* _DESCRIPTION OF THE TASK_
In the entries below, count the lines that include the word "Lifestyle" and reply with the number alone.

>>

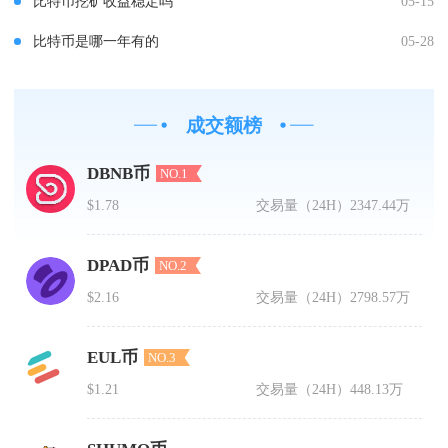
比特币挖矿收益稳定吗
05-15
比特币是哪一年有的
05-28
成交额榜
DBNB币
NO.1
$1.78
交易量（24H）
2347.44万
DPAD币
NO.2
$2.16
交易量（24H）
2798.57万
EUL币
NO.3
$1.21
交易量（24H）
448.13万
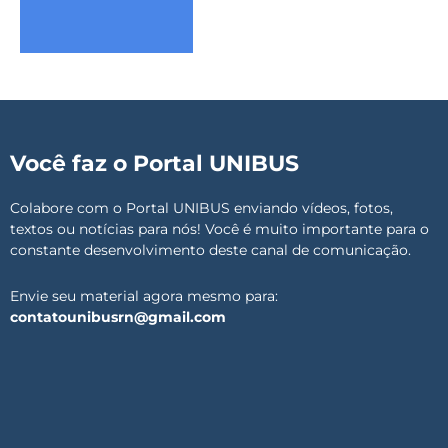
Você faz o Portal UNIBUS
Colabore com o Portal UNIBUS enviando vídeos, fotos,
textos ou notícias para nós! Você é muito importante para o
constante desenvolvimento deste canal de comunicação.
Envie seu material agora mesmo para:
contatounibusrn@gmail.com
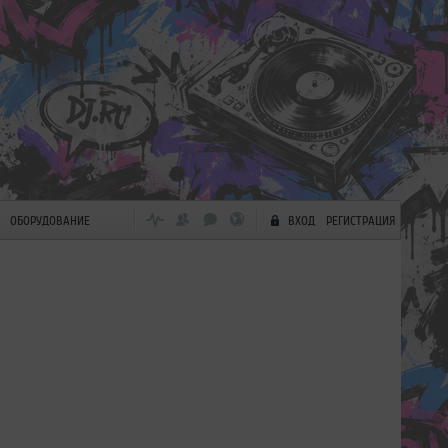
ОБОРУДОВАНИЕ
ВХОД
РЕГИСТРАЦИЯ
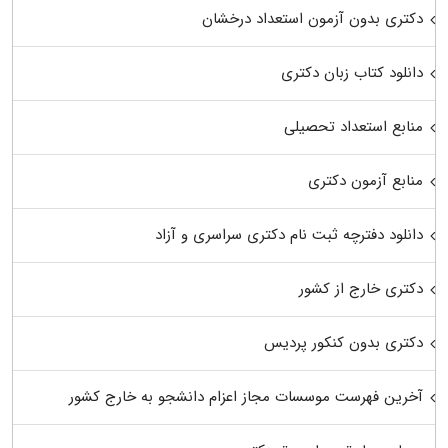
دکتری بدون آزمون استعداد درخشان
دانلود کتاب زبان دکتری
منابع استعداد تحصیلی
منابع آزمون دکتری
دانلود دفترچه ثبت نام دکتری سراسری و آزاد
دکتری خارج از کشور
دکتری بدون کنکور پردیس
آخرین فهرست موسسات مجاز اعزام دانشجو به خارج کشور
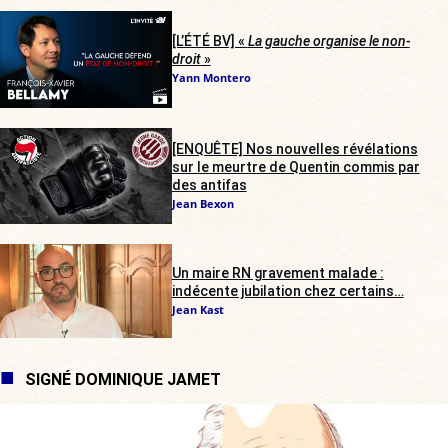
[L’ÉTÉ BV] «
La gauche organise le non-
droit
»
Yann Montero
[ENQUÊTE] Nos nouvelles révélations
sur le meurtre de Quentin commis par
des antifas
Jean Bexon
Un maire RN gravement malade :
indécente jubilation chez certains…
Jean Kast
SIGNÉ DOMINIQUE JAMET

<<
>>

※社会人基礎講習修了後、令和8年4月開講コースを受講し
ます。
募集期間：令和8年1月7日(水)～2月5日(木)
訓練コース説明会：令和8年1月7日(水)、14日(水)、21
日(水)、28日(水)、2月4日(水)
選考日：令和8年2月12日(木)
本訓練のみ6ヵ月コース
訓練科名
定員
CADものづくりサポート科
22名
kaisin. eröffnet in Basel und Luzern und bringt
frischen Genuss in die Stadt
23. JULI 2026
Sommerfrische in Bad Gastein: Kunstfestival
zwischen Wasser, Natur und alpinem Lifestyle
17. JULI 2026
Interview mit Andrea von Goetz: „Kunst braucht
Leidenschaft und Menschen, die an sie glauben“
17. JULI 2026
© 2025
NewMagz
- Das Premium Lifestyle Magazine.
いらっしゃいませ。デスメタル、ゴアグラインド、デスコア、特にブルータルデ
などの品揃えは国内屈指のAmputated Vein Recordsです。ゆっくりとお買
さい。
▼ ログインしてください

<<

* _RESPONSE AREA_
2